Хвак покорно кивнул — он без лишних слов признал над собою превосходство этого странного пожилого сударя (сударей он видел издалека, и не раз, но в личную беседу вступать не доводилось), да если бы этот Снег был и простолюдин — все одно: глаза его излучали властную силу и ум, голос принадлежал человеку не привыкшему к возражениям, однако… Не страшно и не обидно. Нет. Этот старик не злой. Не жадный и не насмехается. А лицо да руки и впрямь в пыли. Надо с краешку черпать и медленно, тогда муть не поднимется…

— Уже? Вот, другое дело! Слушай, Хвак, ты плошку носишь с собою?

— Чего?

— Плошку, миску… тарелку… Думаю, вряд ли тебе известно значение последнего слова. Посуду, из которой можно есть жидкую или рассыпчатую пищу, предварительно ее туда поместив? Нет? Жалко. У меня-то всегда при себе, но она одна, а мы пока еще не настолько с тобою коротки, чтобы хлебать из одной посуды, хоть вместе, хоть поочередно. Я в этом смысле жуткий собственник, как, впрочем, и полагается почтенному отшельнику.

— Нет у меня, — сокрушенно подтвердил Хвак. А между тем, от похлебки — эх — так вкусно пахло! Жирным мясом, вроде бы даже молочным, травами… Неужто старец раздумал его угостить? Что ж, Хвак сам виноват, что не догадался разжиться посудою заранее…
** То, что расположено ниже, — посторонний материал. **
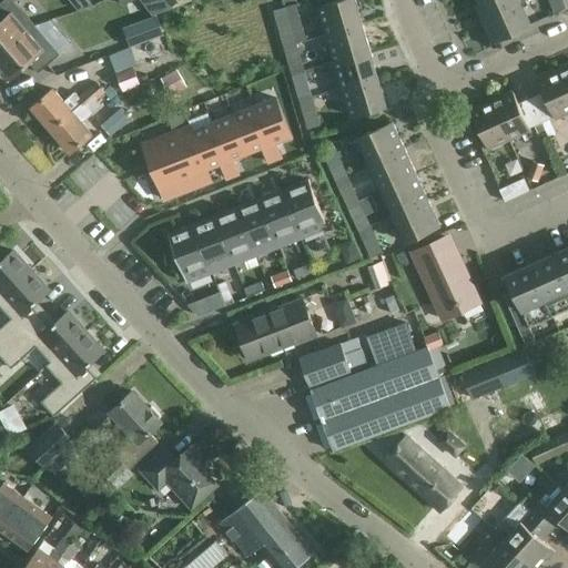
[(0,53),(34,24),(12,0),(2,0),(0,2),(0,53)]
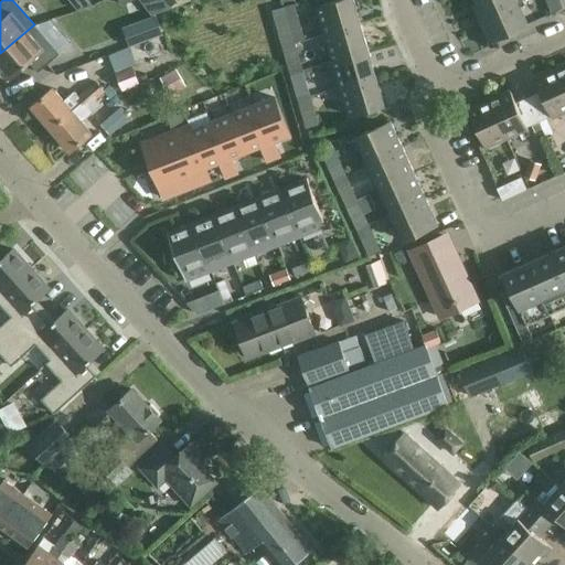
[(339,0),(317,7),(324,34),(360,23),(353,0),(339,0)]
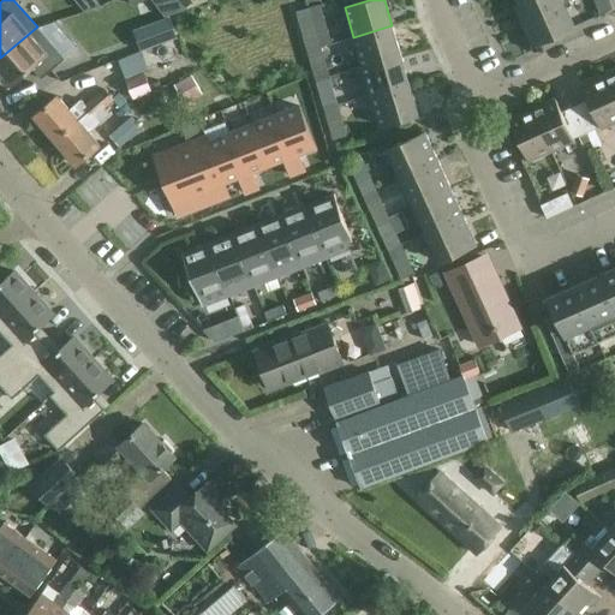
[(518,0),(525,15),(557,0),(518,0)]
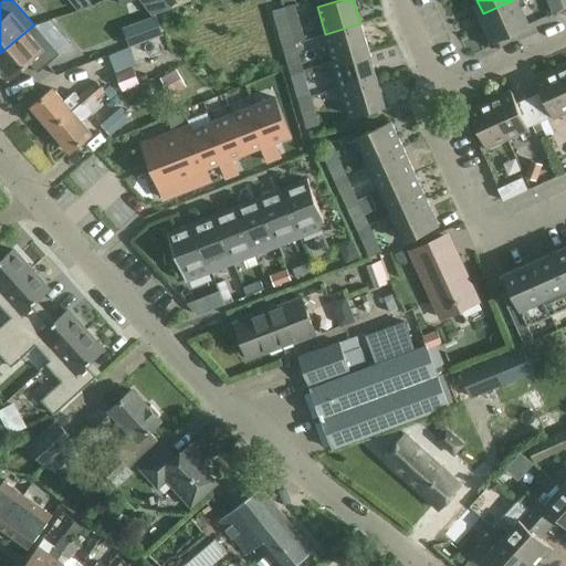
[(513,0),(483,13),(494,39),(488,41),(491,48),(514,38),(512,32),(528,24),(517,0),(513,0)]
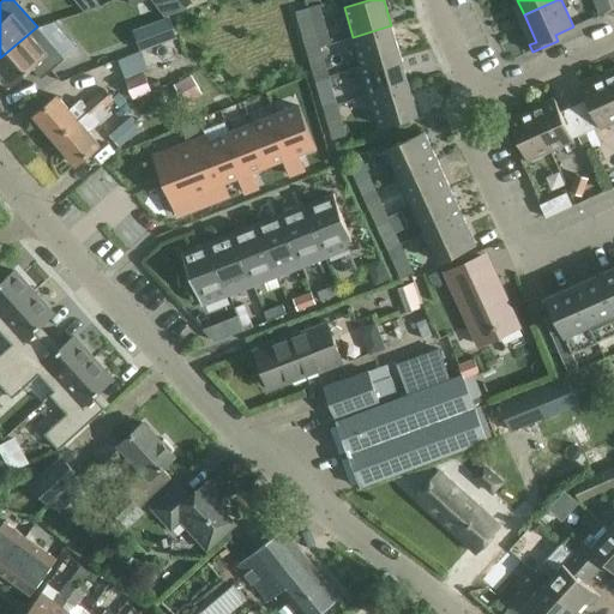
[(611,10),(607,0),(593,0),(599,13),(611,10)]
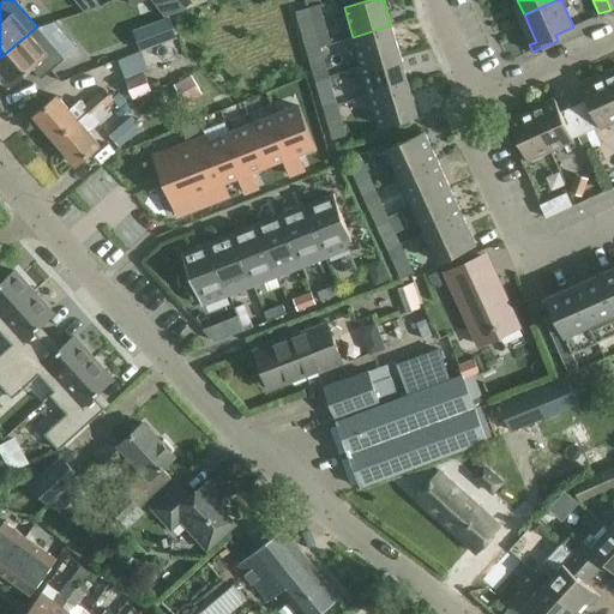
[(311,18),(299,22),(305,40),(317,36),(311,18)]
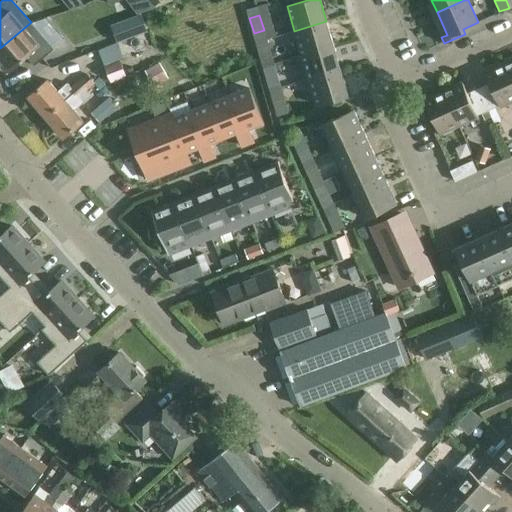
[(334,46),(326,21),(294,31),(301,55),(334,46)]
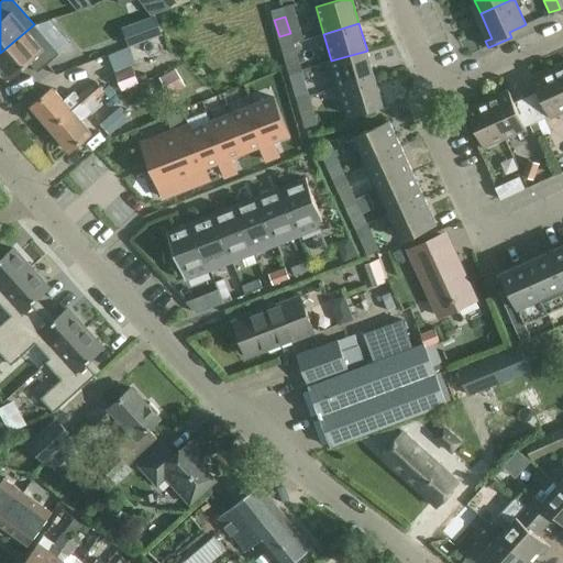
[(34,24),(0,53),(0,72),(1,72),(9,80),(29,63),(37,73),(59,54),(34,24)]
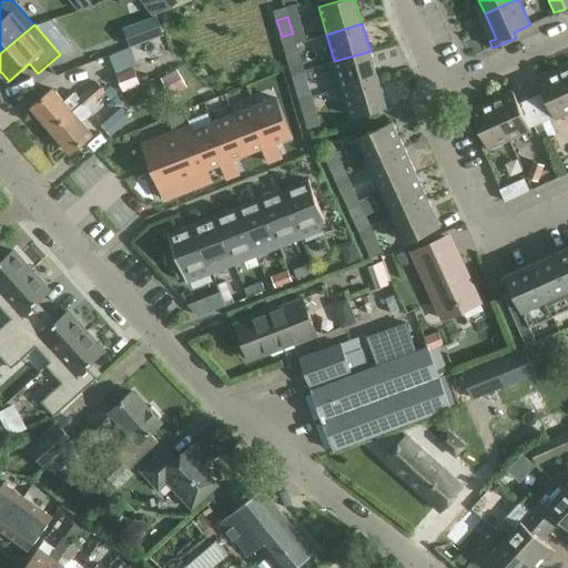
[(378,78),(371,51),(334,61),(342,88),(378,78)]
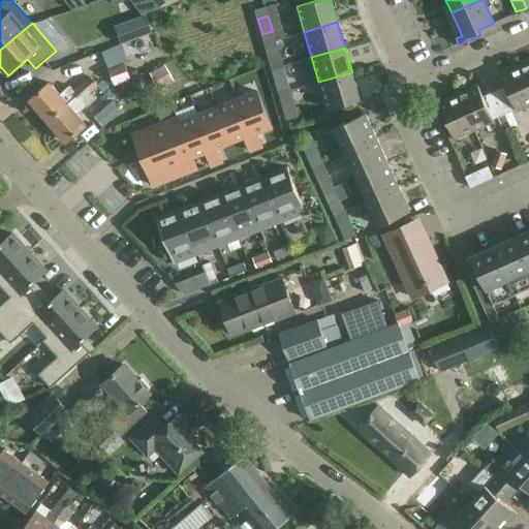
[(268,53),(273,68),(283,65),(279,50),(268,53)]
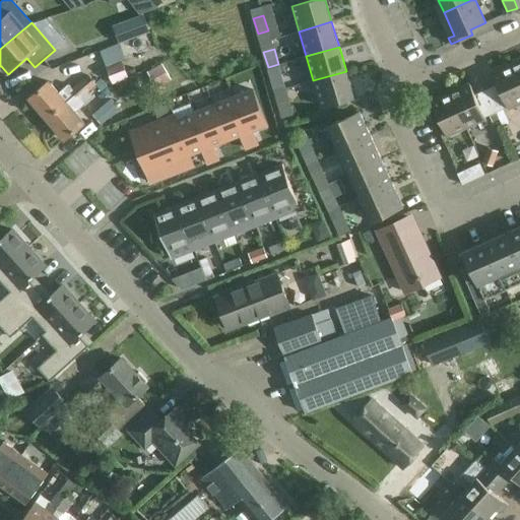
[(129,77),(122,61),(117,50),(102,56),(103,58),(100,59),(104,68),(106,67),(113,84),(129,77)]
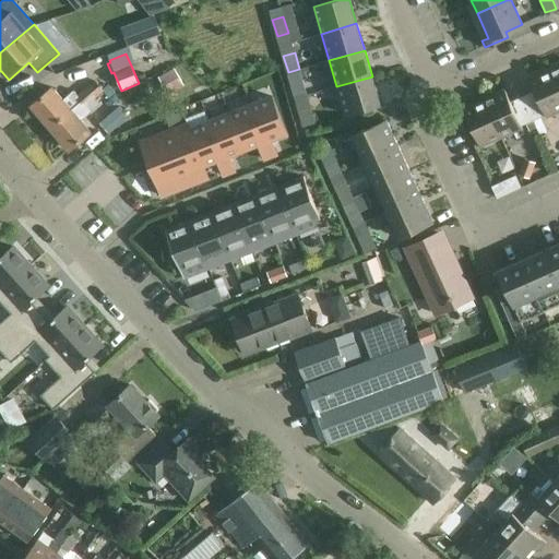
[(558,64),(549,69),(558,90),(558,64)]
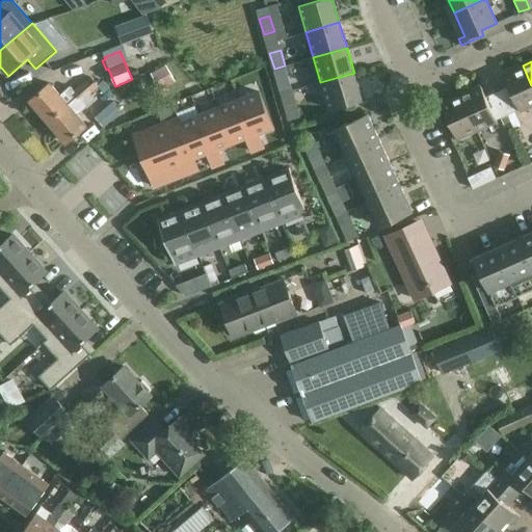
[(274,69),(278,85),(290,82),(285,65),(274,69)]
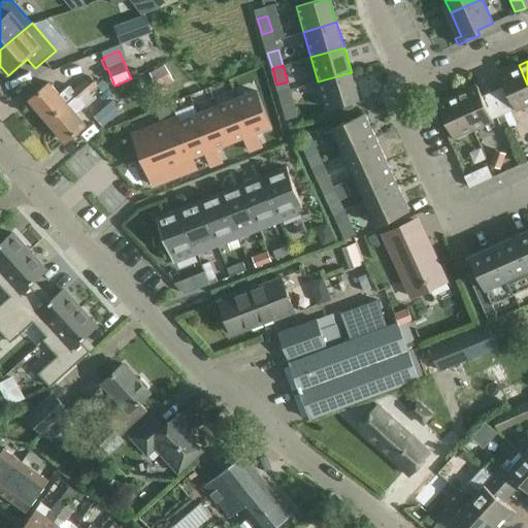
[(494,91),(503,111),(514,107),(516,110),(527,104),(527,85),(519,65),(499,74),(504,86),(494,91)]
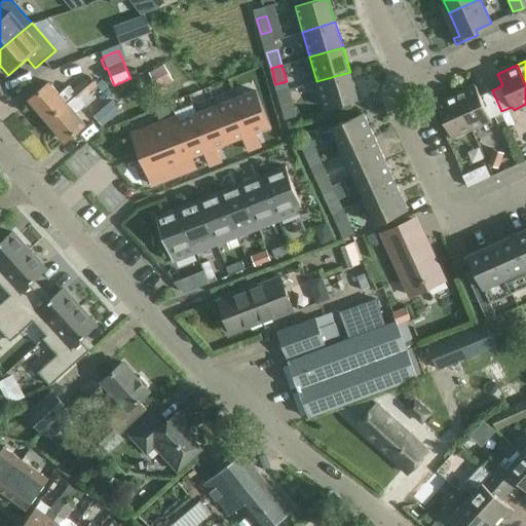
[(316,81),(325,108),(358,98),(350,72),(316,81)]
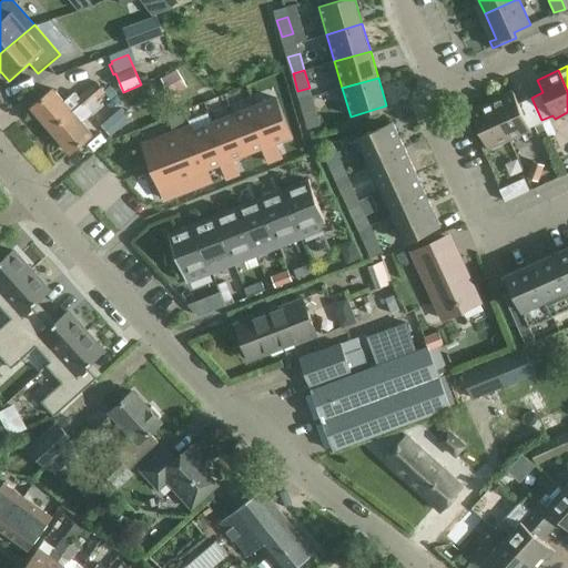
[(51,130),(70,152),(91,134),(81,122),(101,105),(95,99),(103,91),(95,82),(79,97),(83,102),(51,130)]
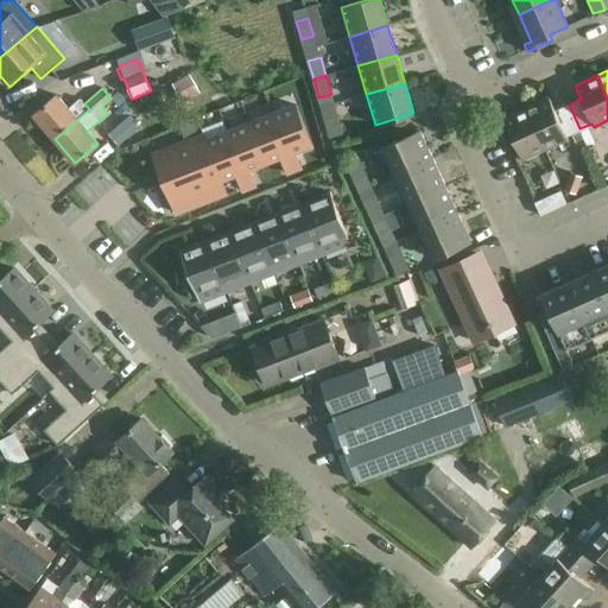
[(118,106),(125,100),(118,93),(111,99),(118,106)]
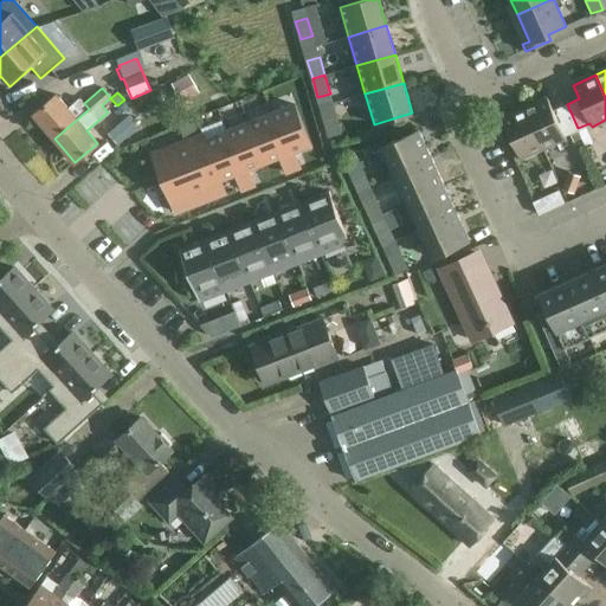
[(34,115),(55,139),(89,109),(84,103),(79,97),(68,108),(57,95),(34,115)]
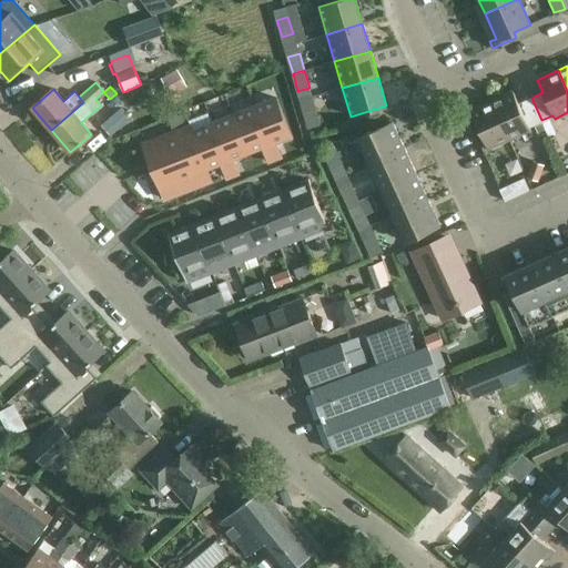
[(509,140),(530,130),(528,127),(541,120),(531,98),(518,103),(513,91),(492,100),(509,140)]
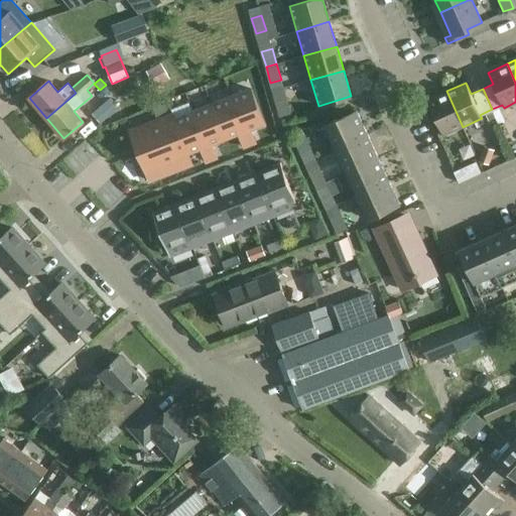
[(252,87),(230,96),(250,147),(258,144),(253,130),(267,125),(252,87)]
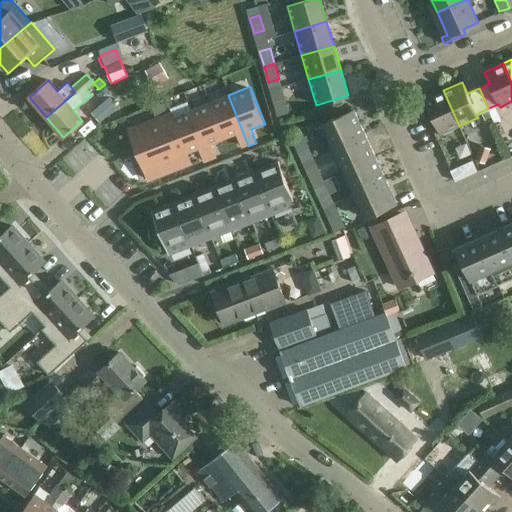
[(424,99),(440,135),(459,126),(443,90),(424,99)]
— Ладно, не вздыхай так тяжко. Вот что мы сделаем: я себе налью на размер души, а остальное ты будешь есть прямо из котелка. Не то чтобы я гостя ждал к себе на трапезу, но не поставишь же на огонь пустой котелок — не вкусно выйдет, да и что-нибудь подгорит обязательно — вот и приходится готовить с большим запасом. Зимой-то можно мясо вынуть и в дорогу взять, а когда теплынь, как сегодня, далеко без сохранных заклятий не провезешь, непременно протухнет… Но я предпочитаю свежее есть, от заклятий мне всегда привкус чудится… Короче говоря, не доешь — выльем, ибо котелок у меня вон какой объемистый, оставим птерчикам с мизгарями, хотя, если верить твоему облику, местные птерчики лягут спать голодными… Ложка-то хоть есть?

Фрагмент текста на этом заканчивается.